### REQUIRED ACTION
Using the material that follows, output exactly the lines from the one containing "right knee: (155, 155)" through the one containing "left knee: (242, 155)", with both ends kept.

### INPUT MATERIAL

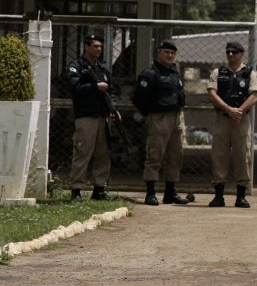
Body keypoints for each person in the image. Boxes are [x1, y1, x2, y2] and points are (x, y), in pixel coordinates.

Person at [132, 40, 190, 206]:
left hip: (176, 118)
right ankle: (150, 193)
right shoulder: (150, 74)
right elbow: (139, 99)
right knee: (155, 155)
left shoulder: (174, 72)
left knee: (175, 156)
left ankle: (170, 193)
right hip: (159, 117)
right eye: (166, 52)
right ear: (158, 53)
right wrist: (151, 114)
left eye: (172, 53)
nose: (170, 55)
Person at [66, 34, 120, 201]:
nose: (98, 49)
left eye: (100, 47)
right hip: (86, 116)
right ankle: (76, 190)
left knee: (103, 154)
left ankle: (99, 189)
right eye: (95, 46)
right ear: (86, 47)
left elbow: (112, 91)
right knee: (83, 153)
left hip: (103, 117)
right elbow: (74, 87)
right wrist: (95, 87)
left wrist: (114, 108)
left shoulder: (102, 69)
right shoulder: (76, 66)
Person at [206, 41, 257, 208]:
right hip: (222, 119)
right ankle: (219, 196)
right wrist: (229, 109)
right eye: (228, 52)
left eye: (234, 52)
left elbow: (254, 95)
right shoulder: (218, 72)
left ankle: (241, 196)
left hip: (241, 120)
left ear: (241, 53)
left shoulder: (249, 73)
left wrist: (239, 112)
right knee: (219, 155)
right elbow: (212, 93)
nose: (230, 55)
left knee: (242, 155)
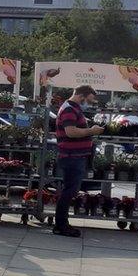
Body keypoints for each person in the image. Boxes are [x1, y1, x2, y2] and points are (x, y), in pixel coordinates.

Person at [54, 85, 104, 237]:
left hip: (74, 156)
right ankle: (61, 225)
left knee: (70, 190)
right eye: (88, 100)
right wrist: (92, 131)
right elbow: (71, 132)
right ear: (82, 95)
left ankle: (62, 224)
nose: (88, 103)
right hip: (72, 156)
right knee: (69, 191)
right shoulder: (69, 109)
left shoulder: (72, 108)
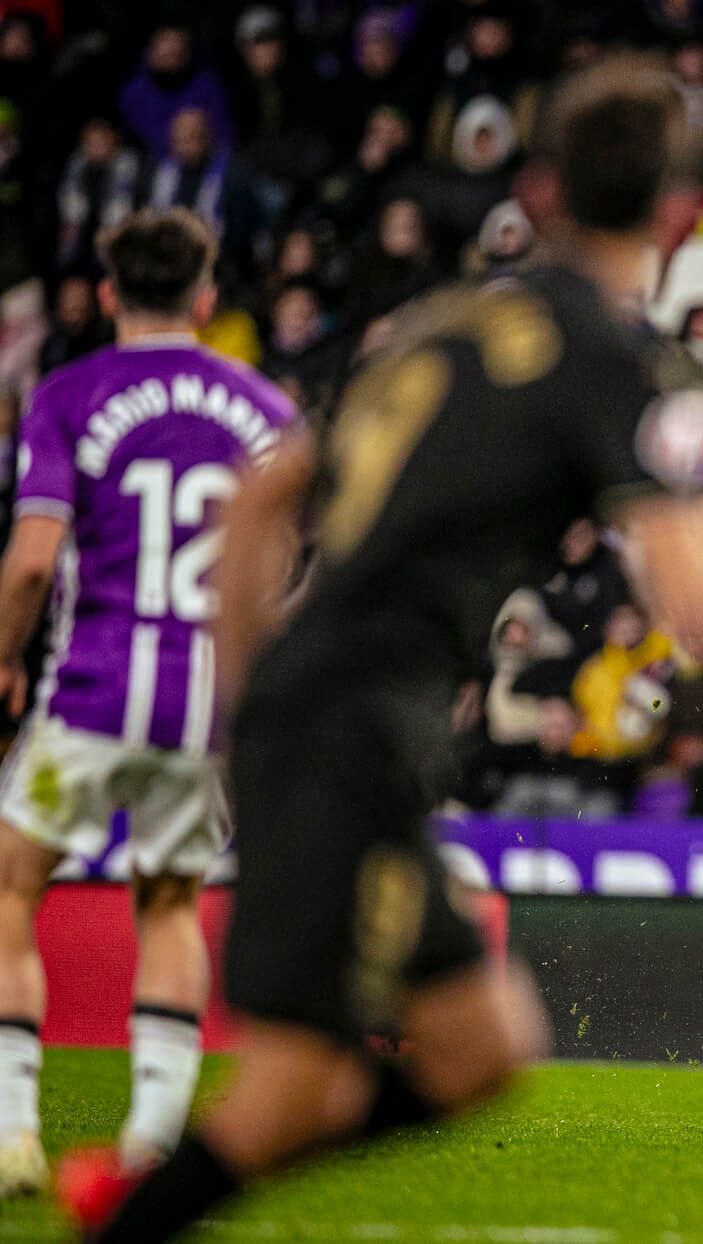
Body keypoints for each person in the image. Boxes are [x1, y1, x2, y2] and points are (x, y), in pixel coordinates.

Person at [63, 56, 703, 1240]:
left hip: (336, 712)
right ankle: (136, 1214)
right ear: (677, 213)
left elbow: (255, 503)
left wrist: (250, 694)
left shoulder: (439, 318)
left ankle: (149, 1197)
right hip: (353, 724)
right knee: (297, 1089)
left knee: (484, 1043)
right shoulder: (621, 359)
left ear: (543, 189)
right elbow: (701, 605)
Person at [0, 210, 299, 1199]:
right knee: (169, 902)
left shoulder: (68, 394)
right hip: (207, 710)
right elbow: (286, 571)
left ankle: (10, 1133)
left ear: (112, 293)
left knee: (9, 889)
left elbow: (33, 563)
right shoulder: (265, 407)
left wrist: (2, 656)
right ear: (208, 299)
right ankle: (151, 1140)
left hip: (89, 693)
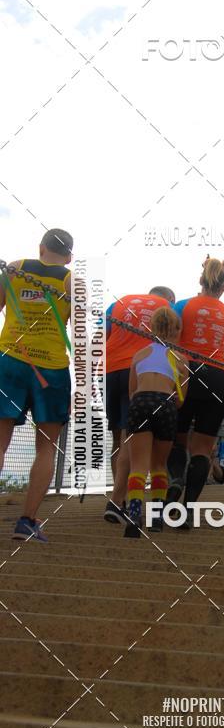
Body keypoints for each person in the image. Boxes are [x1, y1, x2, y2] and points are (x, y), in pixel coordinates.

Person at [0, 229, 73, 541]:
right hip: (52, 368)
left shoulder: (15, 267)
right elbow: (83, 334)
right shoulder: (73, 281)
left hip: (10, 359)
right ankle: (27, 521)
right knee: (46, 448)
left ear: (41, 248)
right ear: (69, 256)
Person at [167, 258, 224, 528]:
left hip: (186, 374)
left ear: (200, 280)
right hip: (218, 379)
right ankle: (189, 509)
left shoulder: (182, 306)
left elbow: (170, 344)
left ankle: (174, 481)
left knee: (177, 440)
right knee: (203, 449)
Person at [104, 286, 175, 524]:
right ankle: (116, 500)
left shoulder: (120, 301)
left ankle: (122, 499)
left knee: (118, 437)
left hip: (112, 369)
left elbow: (100, 338)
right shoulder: (165, 309)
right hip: (140, 370)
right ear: (169, 300)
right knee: (130, 439)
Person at [122, 307, 187, 537]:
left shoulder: (139, 355)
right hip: (166, 406)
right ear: (177, 330)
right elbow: (180, 401)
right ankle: (157, 519)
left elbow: (132, 392)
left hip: (141, 402)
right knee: (159, 465)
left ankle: (133, 516)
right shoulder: (181, 359)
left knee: (138, 466)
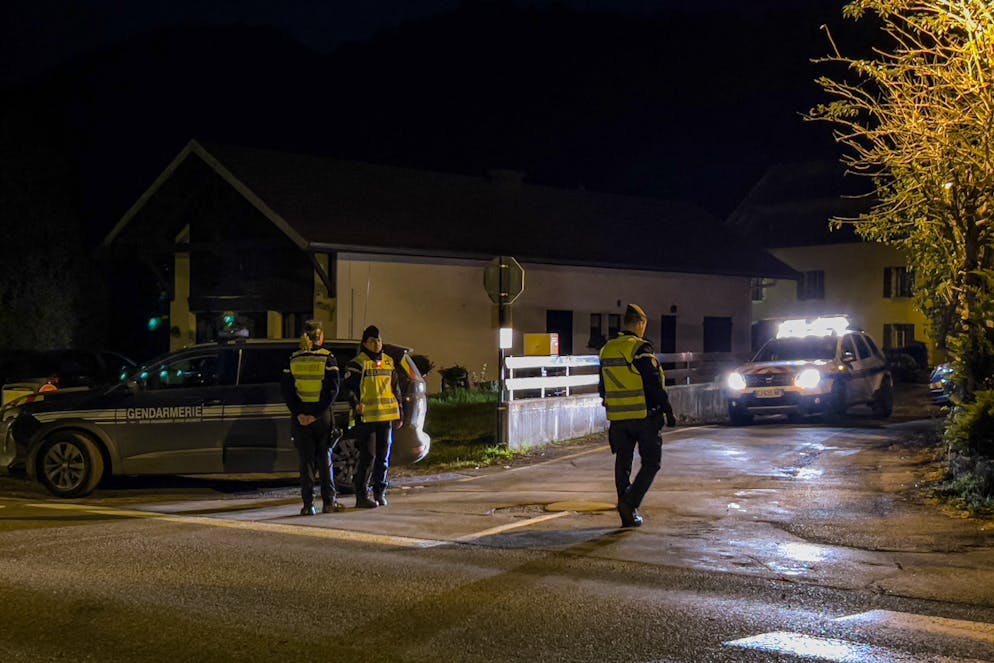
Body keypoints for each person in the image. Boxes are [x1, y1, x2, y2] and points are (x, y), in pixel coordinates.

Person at [598, 303, 676, 528]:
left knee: (623, 463)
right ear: (641, 323)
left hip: (618, 418)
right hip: (644, 417)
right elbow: (653, 383)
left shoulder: (607, 349)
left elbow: (602, 387)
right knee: (652, 463)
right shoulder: (640, 348)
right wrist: (667, 410)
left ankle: (626, 512)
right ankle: (630, 503)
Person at [280, 319, 343, 516]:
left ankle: (308, 505)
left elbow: (287, 390)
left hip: (301, 417)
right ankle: (329, 503)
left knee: (306, 461)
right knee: (325, 460)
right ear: (320, 337)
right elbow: (332, 390)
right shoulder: (327, 358)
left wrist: (300, 413)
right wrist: (316, 414)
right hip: (321, 416)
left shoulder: (293, 359)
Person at [342, 325, 403, 508]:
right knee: (367, 457)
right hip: (366, 417)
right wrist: (355, 404)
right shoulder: (357, 364)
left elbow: (395, 388)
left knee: (383, 457)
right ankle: (362, 496)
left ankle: (380, 492)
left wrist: (400, 410)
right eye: (372, 341)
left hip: (386, 417)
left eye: (378, 340)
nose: (376, 344)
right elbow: (348, 389)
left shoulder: (388, 362)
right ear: (364, 343)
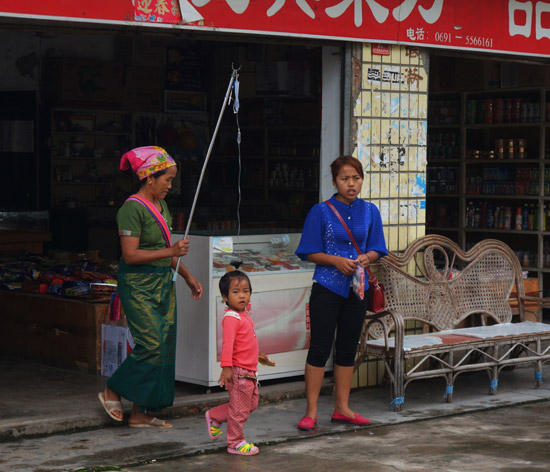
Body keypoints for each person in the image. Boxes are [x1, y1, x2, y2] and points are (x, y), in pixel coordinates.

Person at [98, 146, 203, 428]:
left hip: (162, 284)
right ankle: (113, 389)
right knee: (151, 344)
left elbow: (164, 249)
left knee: (165, 347)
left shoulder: (162, 206)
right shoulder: (131, 209)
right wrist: (171, 252)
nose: (171, 185)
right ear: (149, 178)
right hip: (138, 284)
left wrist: (187, 276)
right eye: (167, 179)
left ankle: (141, 412)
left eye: (172, 179)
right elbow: (130, 255)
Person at [295, 155, 388, 430]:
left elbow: (377, 248)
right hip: (326, 287)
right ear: (334, 181)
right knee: (320, 348)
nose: (351, 184)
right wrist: (336, 261)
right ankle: (311, 412)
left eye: (356, 178)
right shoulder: (320, 211)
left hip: (358, 289)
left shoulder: (370, 211)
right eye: (345, 178)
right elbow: (308, 250)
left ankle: (342, 408)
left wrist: (366, 258)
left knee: (348, 348)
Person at [204, 270, 260, 456]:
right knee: (239, 411)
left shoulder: (244, 315)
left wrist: (261, 357)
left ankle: (214, 416)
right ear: (225, 297)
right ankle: (235, 442)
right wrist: (226, 368)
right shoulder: (231, 318)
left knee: (250, 405)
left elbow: (246, 342)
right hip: (239, 372)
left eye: (246, 291)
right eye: (236, 292)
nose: (242, 295)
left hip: (250, 371)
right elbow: (228, 345)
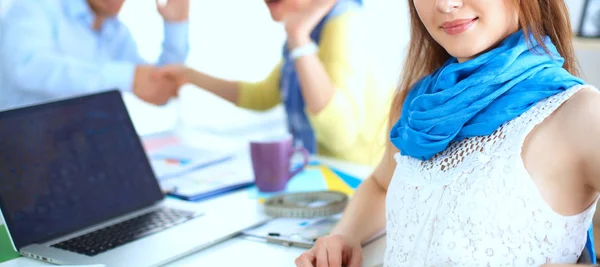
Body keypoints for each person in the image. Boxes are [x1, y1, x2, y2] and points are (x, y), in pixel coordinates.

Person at [294, 0, 600, 266]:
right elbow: (381, 185)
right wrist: (344, 236)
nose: (445, 4)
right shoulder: (416, 106)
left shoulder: (579, 113)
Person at [155, 0, 392, 166]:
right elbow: (264, 95)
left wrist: (298, 38)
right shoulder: (314, 29)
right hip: (324, 175)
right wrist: (189, 76)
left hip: (355, 182)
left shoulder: (345, 22)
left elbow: (340, 134)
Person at [0, 0, 190, 110]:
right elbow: (27, 67)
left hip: (77, 149)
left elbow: (158, 90)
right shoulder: (35, 7)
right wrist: (126, 76)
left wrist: (176, 25)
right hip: (20, 148)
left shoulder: (116, 32)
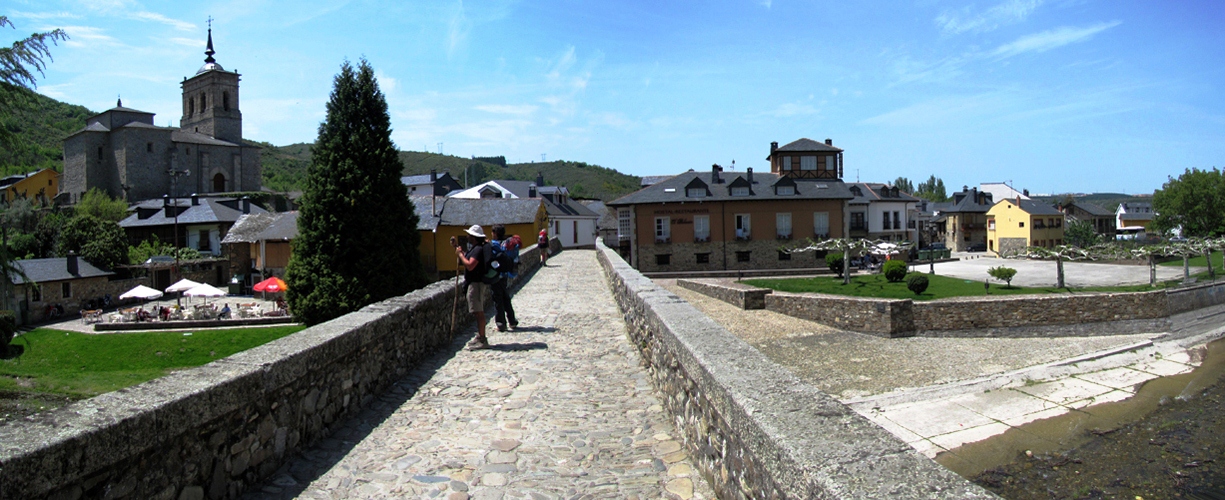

### SOLVED EXERCISE
right knee: (155, 155)
left shoulder: (174, 72)
left knee: (175, 156)
left ankle: (170, 193)
right hip: (159, 117)
right eye: (166, 52)
right ear: (158, 53)
right wrist: (151, 114)
left eye: (172, 53)
nose: (170, 55)
Person at [66, 34, 120, 201]:
nose: (98, 49)
left eye: (100, 47)
right hip: (86, 116)
right ankle: (76, 190)
left knee: (103, 154)
left ankle: (99, 189)
right eye: (95, 46)
right ear: (86, 47)
left elbow: (112, 91)
right knee: (83, 153)
left hip: (103, 117)
right elbow: (74, 87)
right wrist: (95, 87)
left wrist: (114, 108)
left shoulder: (102, 69)
right shoulder: (76, 66)
Person at [206, 41, 257, 208]:
right hip: (222, 119)
right ankle: (219, 196)
right wrist: (229, 109)
right eye: (228, 52)
left eye: (234, 52)
left elbow: (254, 95)
right shoulder: (218, 72)
left ankle: (241, 196)
left hip: (241, 120)
left ear: (241, 53)
left shoulder: (249, 73)
left wrist: (239, 112)
right knee: (219, 155)
right elbow: (212, 93)
nose: (230, 55)
left knee: (242, 155)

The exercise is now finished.